UK allows driverless cars on roads

Thatcham is a not-for-profit research centre, funded by the insurance industry and with the primary aim of containing or reducing the cost of claims in the areas of vehicle safety, security and repair. It has a fully equipped repair technology centre, a Euro NCAP approved crash facility as well as an adult and apprentice automotive academy, all based at Thatcham in Berkshire.
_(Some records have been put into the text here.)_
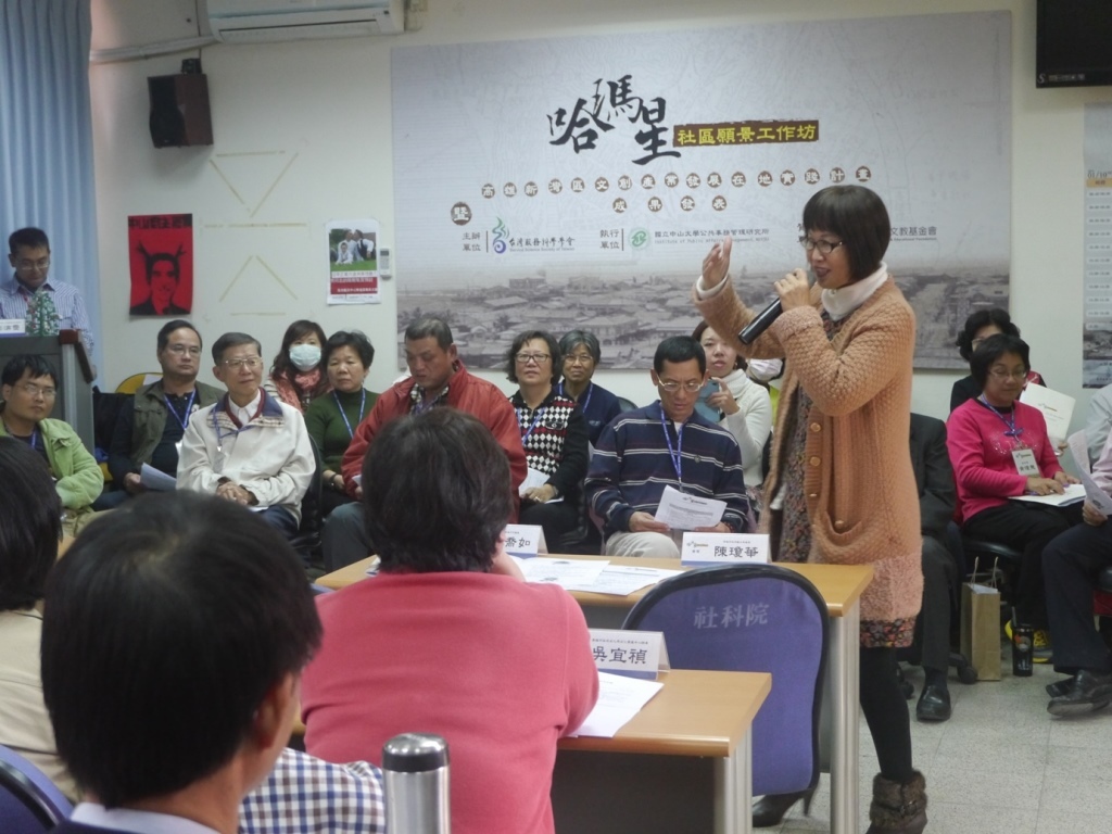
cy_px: 417
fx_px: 1735
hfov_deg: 35.5
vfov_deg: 27.0
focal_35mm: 54
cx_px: 556
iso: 1600
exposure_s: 1/80
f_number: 5.1
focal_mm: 27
“Today’s announcement that the Government will allow driverless cars on UK roads in just five months’ time sets an ambitious target,” says Peter Shaw, Chief Executive of Thatcham Research.  “We fully support the automation of safety features such as braking/steering where the vehicle intervenes to avoid a crash  - but we must recognise that fully driverless cars require a great deal more comprehensive testing and development before they can be made commercially available in the UK – or anywhere in the world.”
He goes on to say: “We therefore support the controlled testing that the government is encouraging and are monitoring the results with great interest. In the meantime we are calling on the UK Government to materially support proposed financial incentives designed to encourage more car makers to fit existing Autonomous Emergency Braking (AEB) technology as standard, and save more than 1,200 lives over the next ten years alone.” Research from Volvo indicates that <20 mph shunts account for 75% of all crashes – the vast majority of these could be avoided if all vehicles had AEB.

Currently around 20% of new cars in the UK have an AEB system available. With some form of incentive, 100 per cent of the UK new car fleet could be fitted with AEB by 2025, which could reduce over 17,000 deaths and serious injuries on the UK’s roads in a decade from 2015.

Thatcham has been researching and testing AEB systems on behalf of insurers for the last 3 years and has carried out hundreds of tests on a wide range of new vehicles.

“The evidence from our testing is undeniable, and combined with a growing body of real world research and evidence, we firmly believe that AEB and other ADAS (Advanced Driver Assist Systems) have a critical role to play in safer roads for the future. Fully driverless cars may take a while longer to gain widespread acceptance.”